Both groups had progression of all 3 plaque types (apixaban: CP 8.7 mm 3 , NCP 69.7 mm 3 , and LD-NCP 27.2 mm 3 ; rivaroxaban: CP 22.9 mm 3 , NCP 66.3 mm 3 , and LD-NCP 11.0 mm 3 ) and a total annual plaque PAV change (apixaban: PAV 1.5%, PAV-CP 0.12%, and PAV-NCP 0.92%; rivaroxaban: PAV 2.1%, PAV-CP 0.46%, and PAV-NCP 1.40%). There was significantly lower PAV-CP progression in the apixaban group compared with the rivaroxaban group (0.12% vs. 0.46% P = 0.02). High-risk plaque characteristics showed a significant change in PR of apixaban versus rivaroxaban ( P = 0.01). When the propensity score weighting model is applied, only PR changes are statistically significant ( P = 0.04).
In both groups, there is progression of all types of plaque. There was a significant difference between apixaban and rivaroxaban on coronary calcification, with significantly lower calcific plaque progression in the apixaban group, and change in positive remodeling. With weighted modeling, only PR changes are statistically significant between the 2 DOACs.
与华法林相比,直接口服抗凝剂(DOAC)与较少的钙化和冠状动脉斑块进展相关。不同的 DOAC 是否对冠状动脉斑块负担和进展有不同的影响尚不清楚。我们通过定量心脏计算机断层血管造影术比较了使用阿哌沙班和利伐沙班的非瓣膜性心房颤动患者 12 个月的斑块特征和血管形态。
在使用阿哌沙班或利伐沙班的非瓣膜性心房颤动患者中,心脏计算机断层扫描测量的斑块定量和进展是否存在差异?

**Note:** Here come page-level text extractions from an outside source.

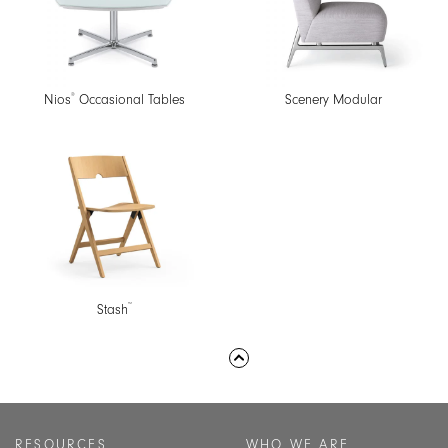
®
Nios
Occasional Tables
Scenery Modular
™
Stash
RESOURCES
WHO WE ARE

这是两项前瞻性、单中心、随机、开放标签配对试验的事后分析,结果由盲法裁决。共有 74 名患者前瞻性随机分为平行试验组:29 名接受阿哌沙班(2.5-5mg BID)治疗,45 名接受利伐沙班(20mg QD)治疗。基线和 52 周时进行连续心脏计算机断层血管造影。

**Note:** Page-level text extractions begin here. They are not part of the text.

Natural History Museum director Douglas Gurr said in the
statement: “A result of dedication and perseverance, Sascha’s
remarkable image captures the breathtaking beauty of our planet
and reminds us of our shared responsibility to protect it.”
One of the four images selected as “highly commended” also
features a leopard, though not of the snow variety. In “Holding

对动脉粥样硬化体积(PAV)、钙化斑块(CP)PAV、非钙化斑块(NCP)PAV、阳性动脉重构(PR)≥1.10 和高危斑块(Cleerly Labs,纽约,NY)的进展进行了全面的全心脏分析。
两组均有所有 3 种斑块类型的进展(阿哌沙班:CP 8.7mm³、NCP 69.7mm³和 LD-NCP 27.2mm³;利伐沙班:CP 22.9mm³、NCP 66.3mm³和 LD-NCP 11.0mm³)和总年度斑块 PAV 变化(阿哌沙班:PAV 1.5%、PAV-CP 0.12%和 PAV-NCP 0.92%;利伐沙班:PAV 2.1%、PAV-CP 0.46%和 PAV-NCP 1.40%)。与利伐沙班相比,阿哌沙班组的 CP 进展明显更低(0.12% vs. 0.46%,P=0.02)。阿哌沙班与利伐沙班相比,高危斑块特征的 PR 变化具有统计学意义(P=0.01)。当应用倾向评分加权模型时,只有 PR 变化具有统计学意义(P=0.04)。
两组均有所有类型斑块的进展。阿哌沙班和利伐沙班在冠状动脉钙化方面存在显著差异,阿哌沙班组的钙化斑块进展明显较低,而正性重构发生变化。经加权建模后,只有这两种 DOAC 之间的 PR 变化具有统计学意义。